Dataset section:
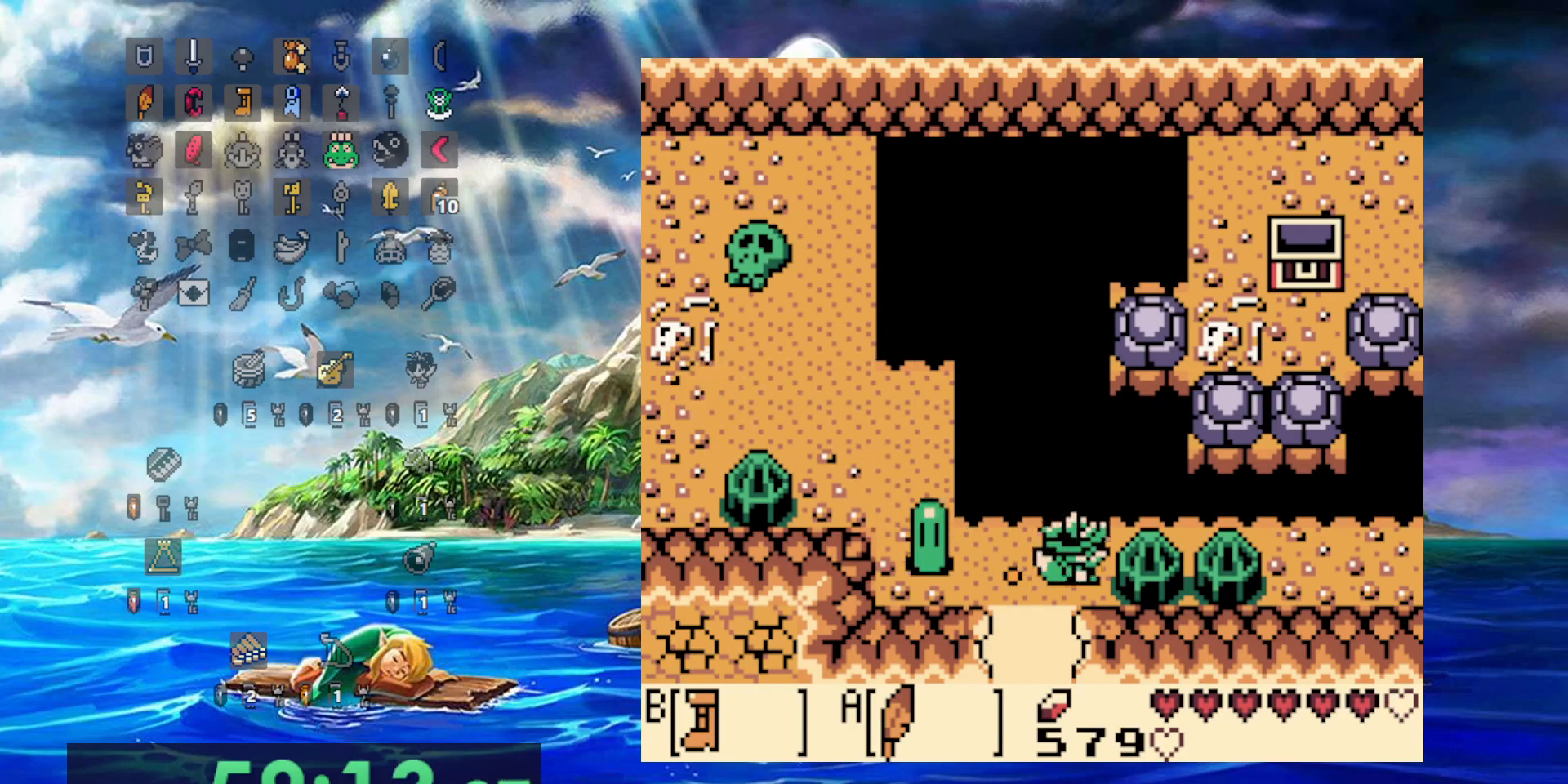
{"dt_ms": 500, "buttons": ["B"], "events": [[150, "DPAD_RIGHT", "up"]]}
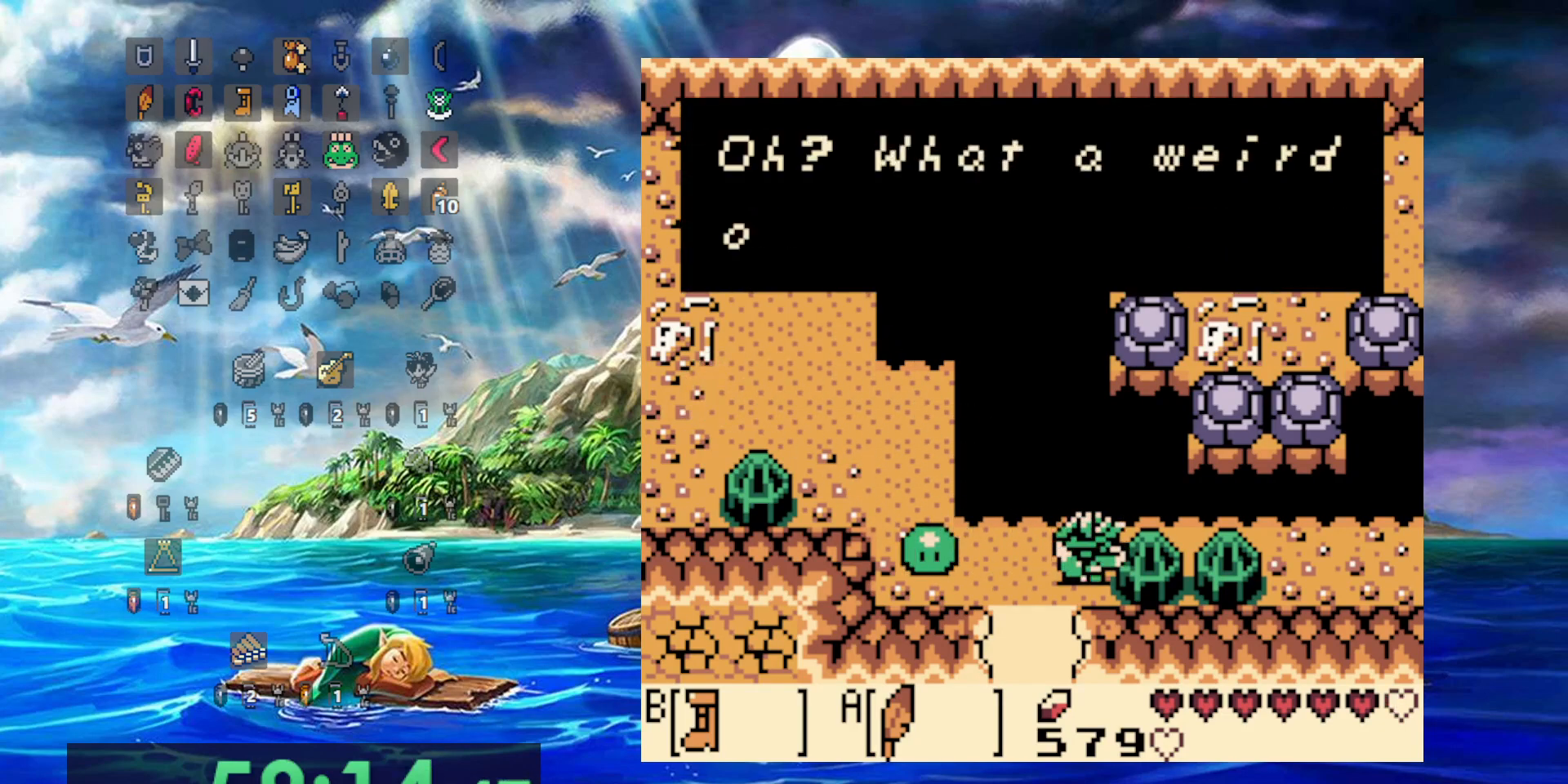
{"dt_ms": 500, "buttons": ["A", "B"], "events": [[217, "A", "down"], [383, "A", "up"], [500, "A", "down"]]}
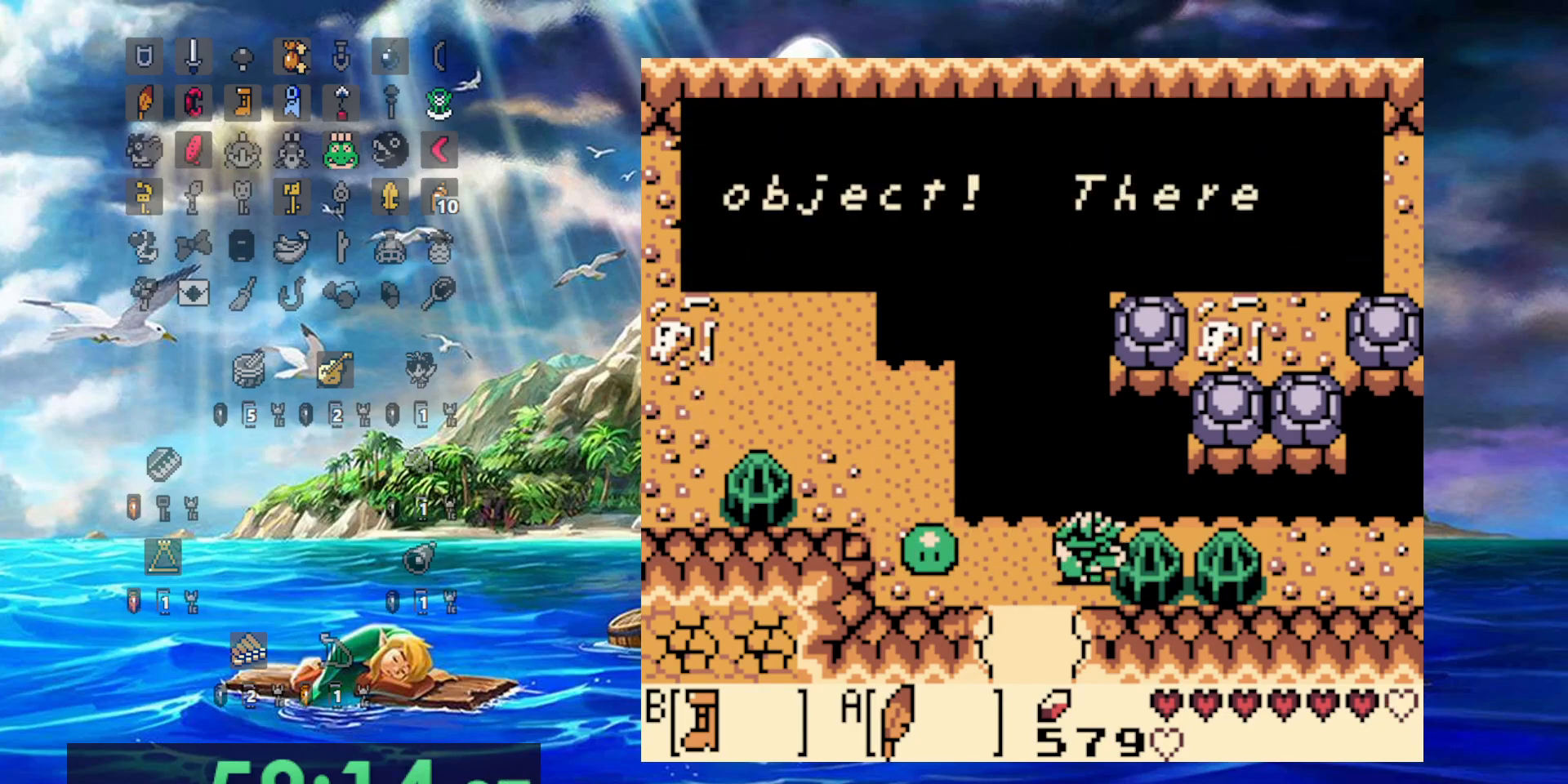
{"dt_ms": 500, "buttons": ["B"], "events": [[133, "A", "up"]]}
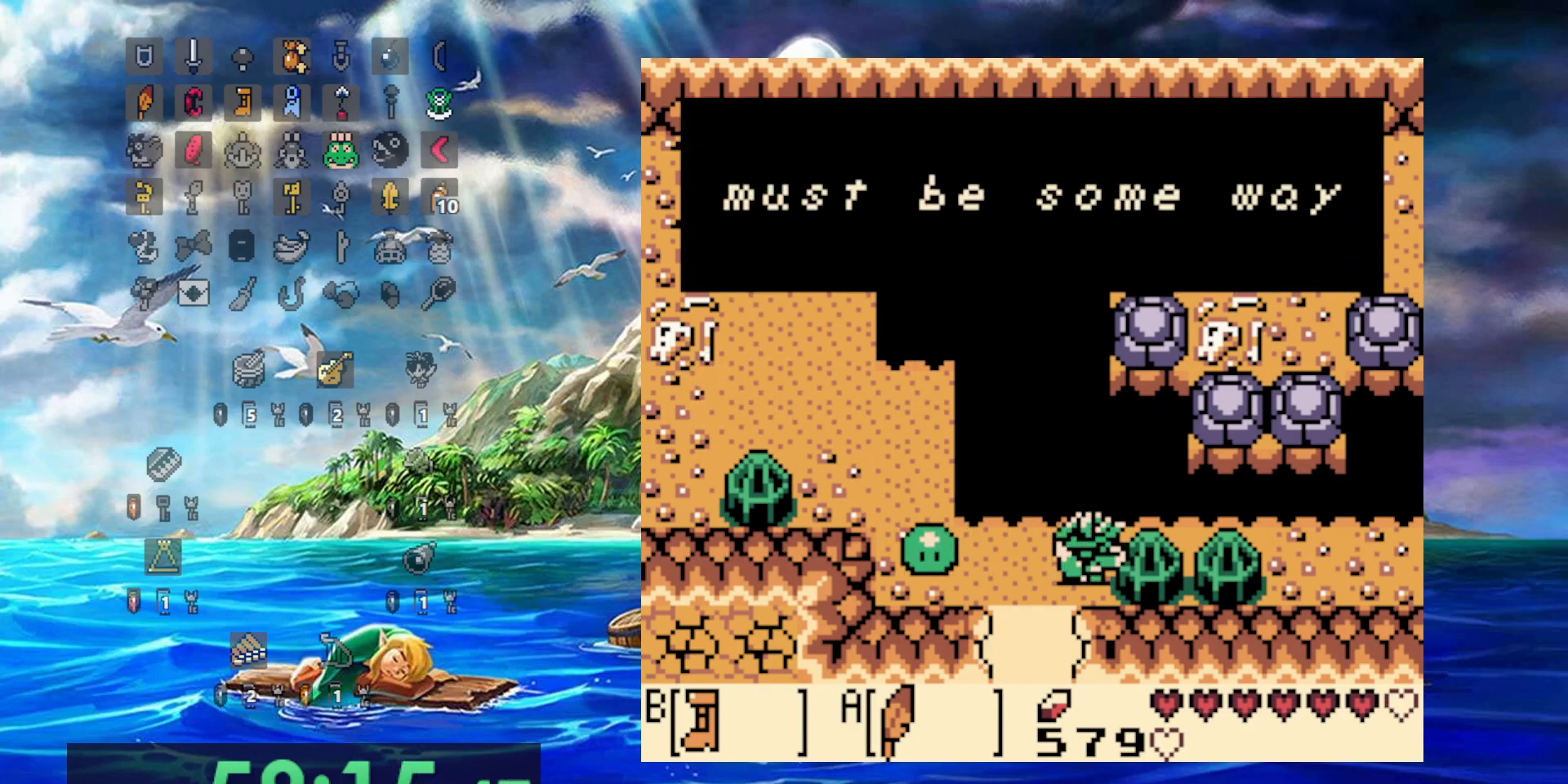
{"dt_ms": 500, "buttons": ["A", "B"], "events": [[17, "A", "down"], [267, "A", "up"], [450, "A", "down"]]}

Task requirements:
With the pictures left out, return all the material above exactly.

Answer to this exercise:
{"dt_ms": 500, "buttons": ["B"], "events": [[150, "DPAD_RIGHT", "up"]]}
{"dt_ms": 500, "buttons": ["A", "B"], "events": [[217, "A", "down"], [383, "A", "up"], [500, "A", "down"]]}
{"dt_ms": 500, "buttons": ["B"], "events": [[133, "A", "up"]]}
{"dt_ms": 500, "buttons": ["A", "B"], "events": [[17, "A", "down"], [267, "A", "up"], [450, "A", "down"]]}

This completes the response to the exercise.